Eric: Even a well run reef is inherently more stressful that a stressed reef community simply because of the nature of aquaria - at least at the level we are now - our light, water flow, food availability, dilution, etc. are all dreadfully inadequate, even as good as we have gotten at keeping these animals alive. We put very sensitive animals together and expect them to "get along" in immediate proximity. These animals are exquisitely chemosensitive to each other and for all practical purposes, an aquarium is like grafting mortal enemies together, even in large tanks - as J said, comparison is difficult and all we can do is look at the literature for cases that may have some comparison.
OK, the last question before we open the forum: If you could turn back the clock a few years, what would you call this, instead of "RTN"?
Jonathan: heeheeheehee. Nice question. Let me consider for a sec...

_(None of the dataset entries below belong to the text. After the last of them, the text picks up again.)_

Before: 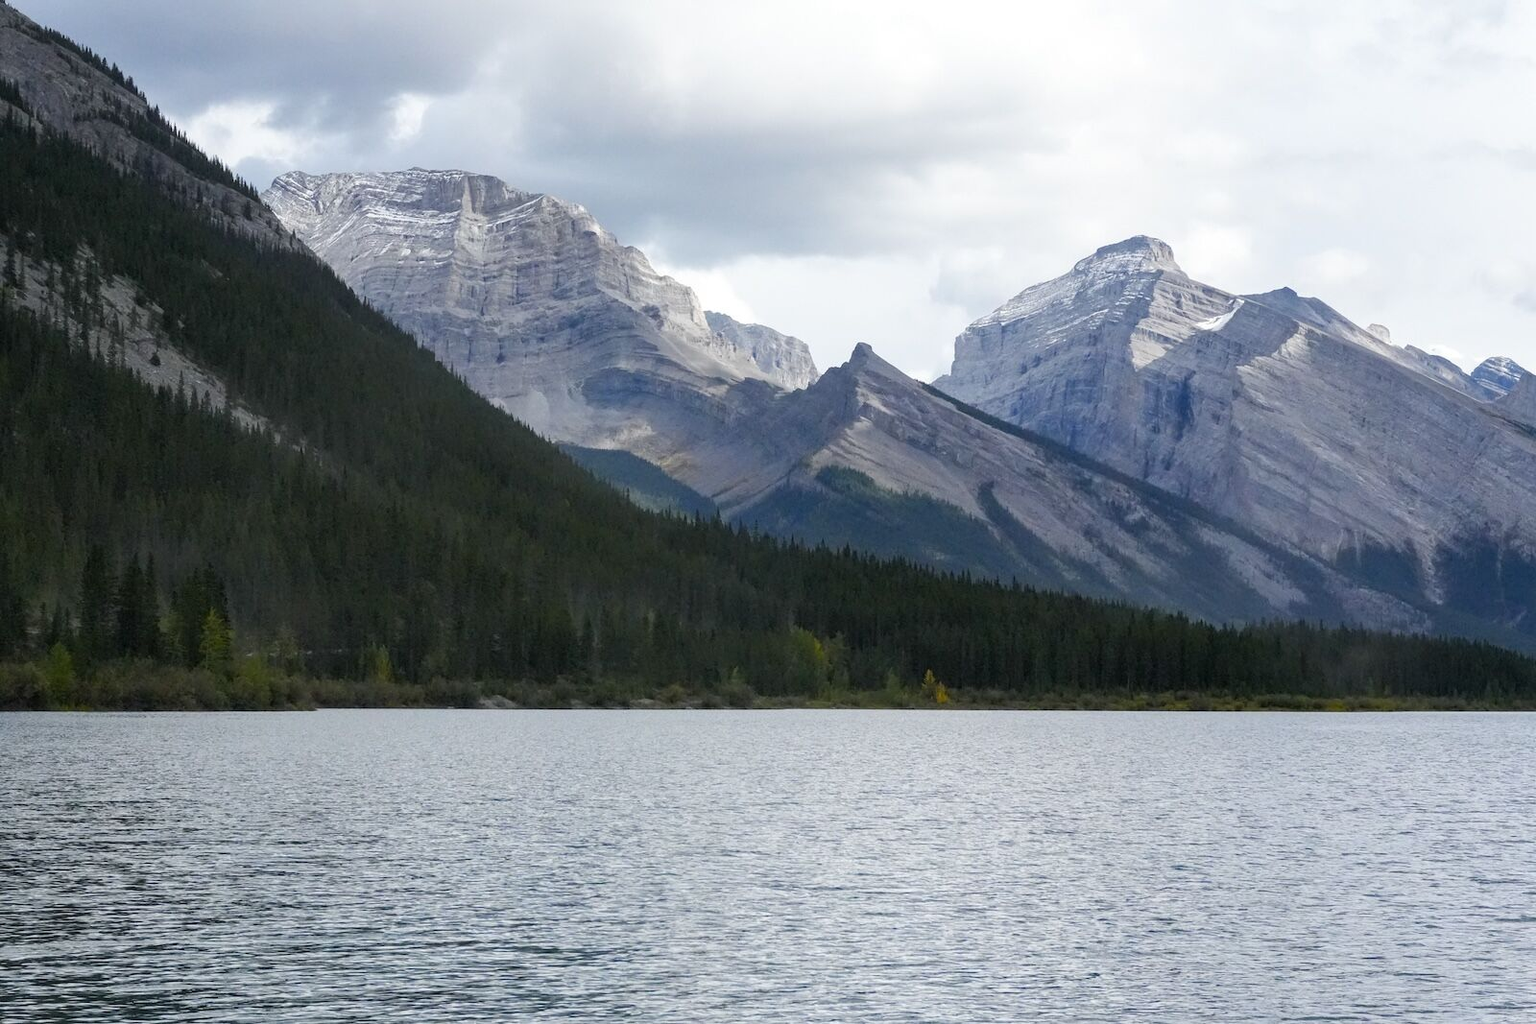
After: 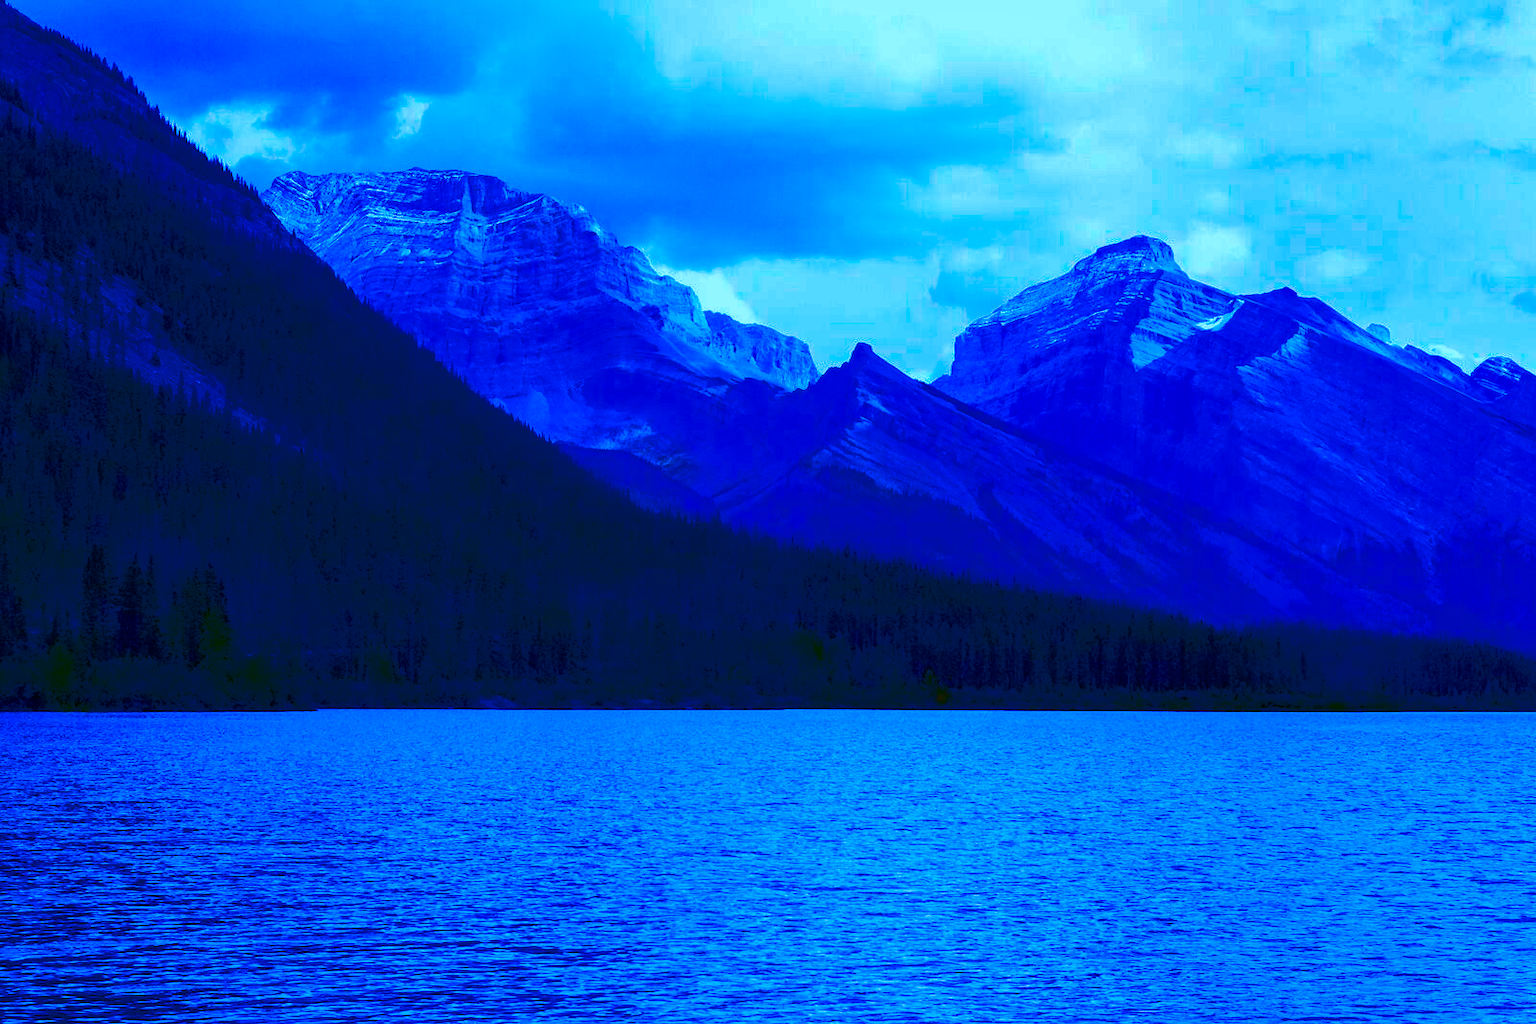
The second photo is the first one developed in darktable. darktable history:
local contrast: mode bilateral grid, contrast 15, coarseness 36, detail 104%, midtone range 0.2
contrast brightness saturation: brightness -1, saturation 0.987
tone curve: curves: ch0 [(0, 0) (0.003, 0.064) (0.011, 0.065) (0.025, 0.061) (0.044, 0.068) (0.069, 0.083) (0.1, 0.102) (0.136, 0.126) (0.177, 0.172) (0.224, 0.225) (0.277, 0.306) (0.335, 0.397) (0.399, 0.483) (0.468, 0.56) (0.543, 0.634) (0.623, 0.708) (0.709, 0.77) (0.801, 0.832) (0.898, 0.899) (1, 1)], color space Lab, independent channels, preserve colors none
color calibration: output R [1.063, -0.012, -0.003, 0], output B [-0.079, 0.047, 1, 0], illuminant custom, x 0.46, y 0.429, temperature 2609.11 K
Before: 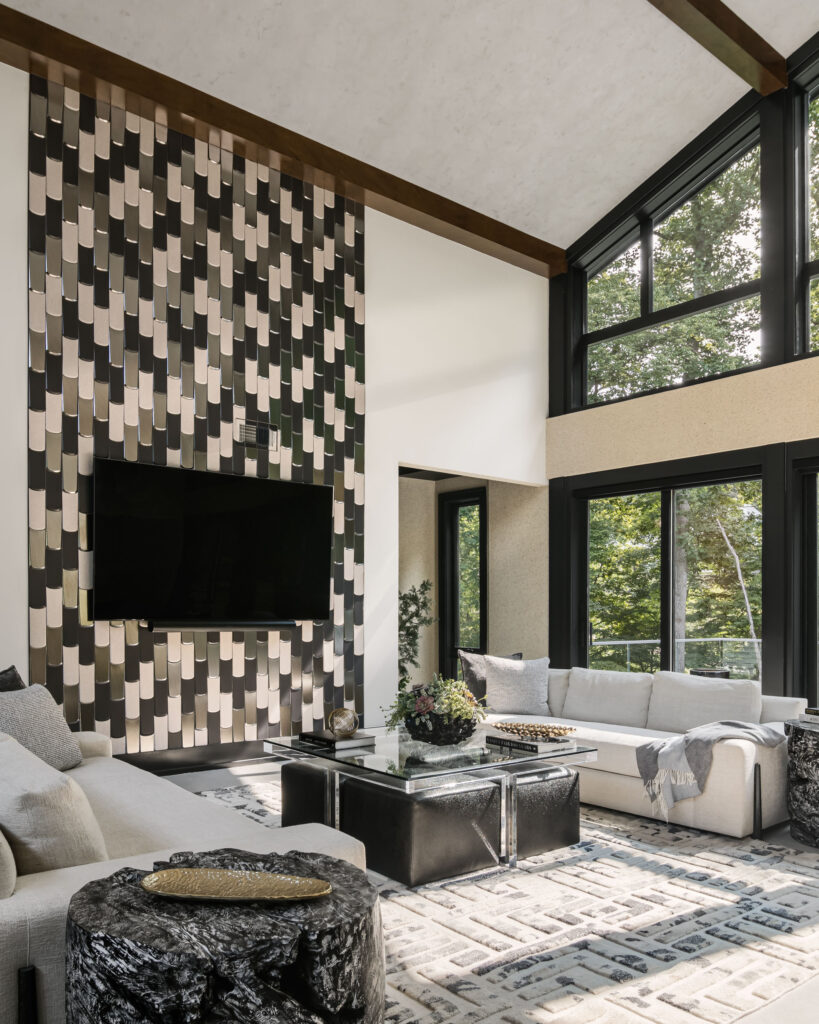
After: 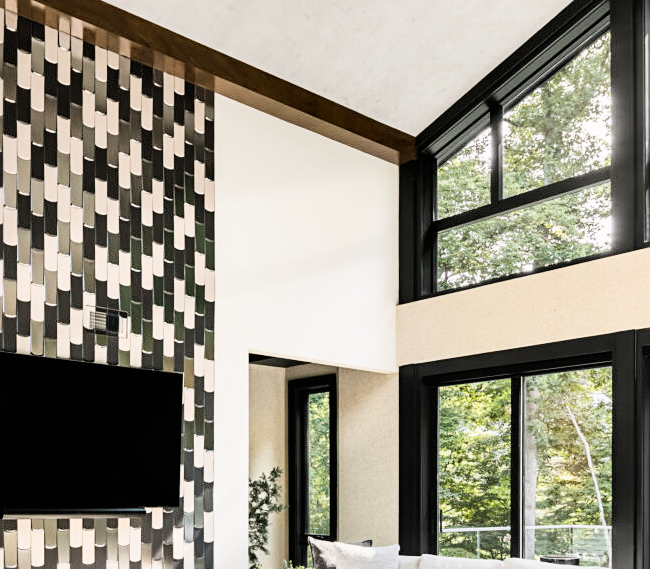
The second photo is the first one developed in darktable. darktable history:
exposure: black level correction 0, exposure 1.101 EV, compensate highlight preservation false
crop: left 18.4%, top 11.076%, right 2.227%, bottom 33.307%
sharpen: amount 0.217
tone equalizer: edges refinement/feathering 500, mask exposure compensation -1.57 EV, preserve details no
shadows and highlights: low approximation 0.01, soften with gaussian
contrast brightness saturation: contrast 0.101, brightness 0.028, saturation 0.089
filmic rgb: black relative exposure -5.12 EV, white relative exposure 3.97 EV, hardness 2.9, contrast 1.189, highlights saturation mix -28.75%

Eric: Great question. If you ask me, we are witness to the very elusive condition in the wild called "Shut Down Reaction" - I am of the personal opinion that it, and perhaps Peter's "stress related necrosis " and Sorokins "Pull in of Polyps" are one and the same. I wish I could coin a better name, but I feel that there are some very exceptional attributes to this malady that need to be addressed and, as far as I am concerned, "RTN" is a fitting name. Perhaps as we understand it more, a better name will arise.
Jonathan: I guess I will agree here with Eric. I am not happy with the term RTN, but until we understand the etiology better, it is difficult to describe it properly and do it justice.
Thanks for the great talk, Eric and Jonathan!